The risk of death in live liver donation is difficult to evaluate in the absence of an international registry. It is most likely lower for left lateral section procurement, ranging from 0.05% to 0.1% but as high as 0.2 for right liver donation , thus 5–10 times higher than the lethal risk of nephrectomy, which ranges from 0.02% to 0.04% . In their worldwide survey on death in live liver donors, Cheah et al.  have reported 23 deaths out of 11 553 donors. Several deaths had already been reported in Western countries: for example, two deaths occurred in France and four in the United States, including one intra-operative death from hemorrhage in 2010 .
The aim of laparoscopic liver procurement in living donors should provide at least equal donor safety on one hand and faster rehabilitation on the other hand. The risk of the mortality and morbidity of liver resection in a living donor depends on three main parameters: the physiological status (including the presence of co-morbidity), the proportion of liver mass removed associated with a proportional risk of postoperative liver cell failure, and last, the amount of intraoperative blood loss and subsequent need for allogeneic transfusion. These last two parameters have direct immuno-suppressive consequences and carry the risk of bacterial sepsis. Thus, to reduce morbidity in living liver donors, transplant teams must focus their efforts on the best technique of surgery in the donor and, leaving an adequate liver remnant with the lowest blood loss. We do not yet know whether the laparoscopic technique is able to achieve this goal.

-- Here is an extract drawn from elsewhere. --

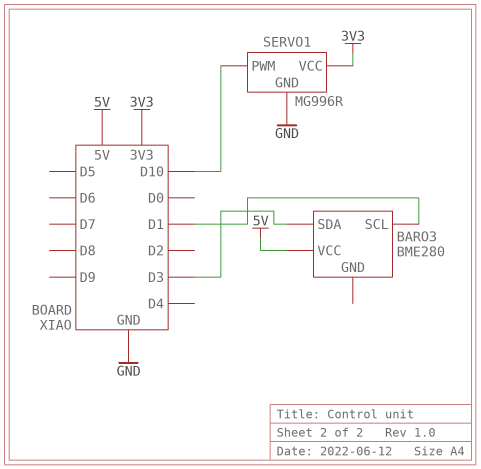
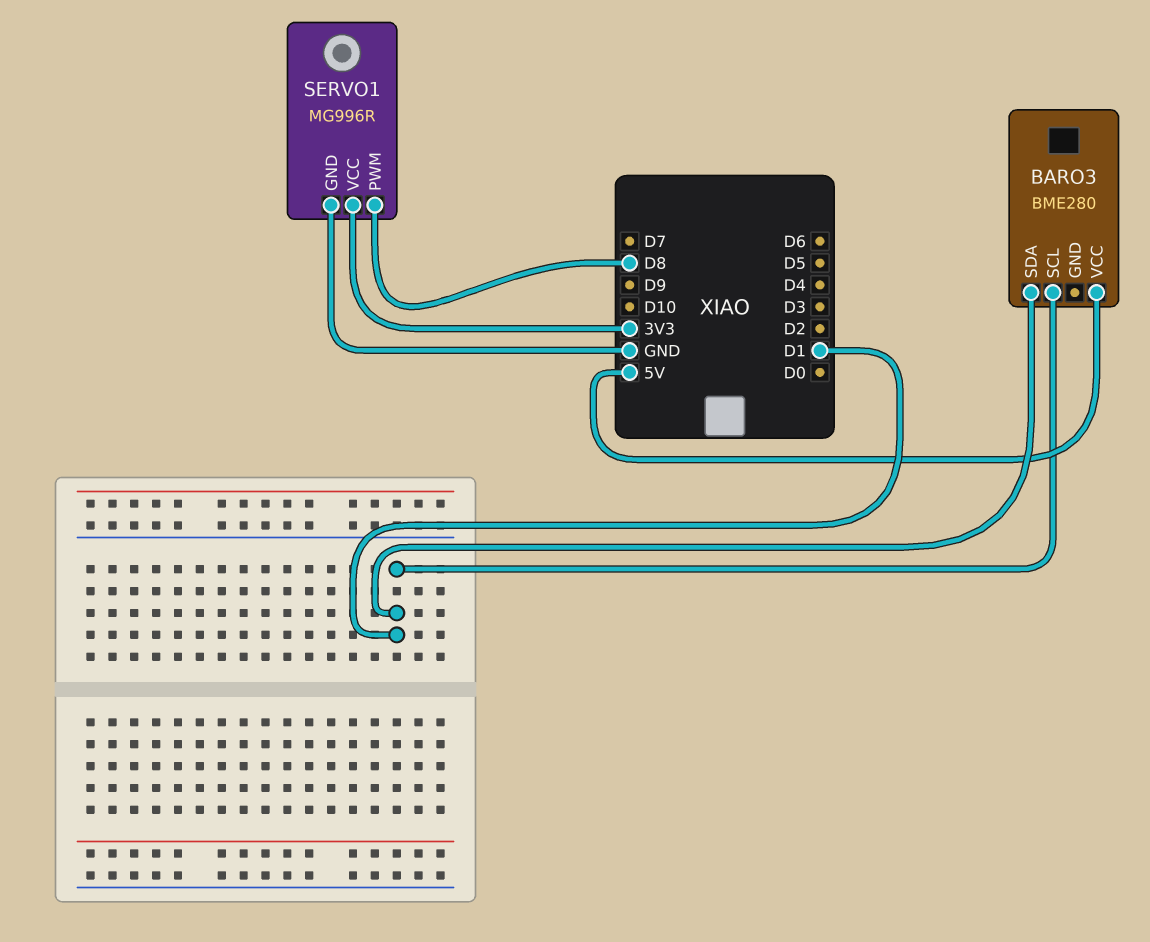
BARO3 pin SDA: D3 -> D1
SERVO1 pin PWM: D10 -> D8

In summary, this case offers evidence that the right liver can be procured through pure laparoscopy in a living donor in a center with extensive experience in laparoscopic major hepatic resection. The question of donor safety is, more than ever, the major concern of live donor liver transplantation and the laparoscopic technique must be carefully evaluated in larger series before it can be recommended.
The authors of this manuscript have no conflicts of interest to disclose as described by the American Journal of Transplantation.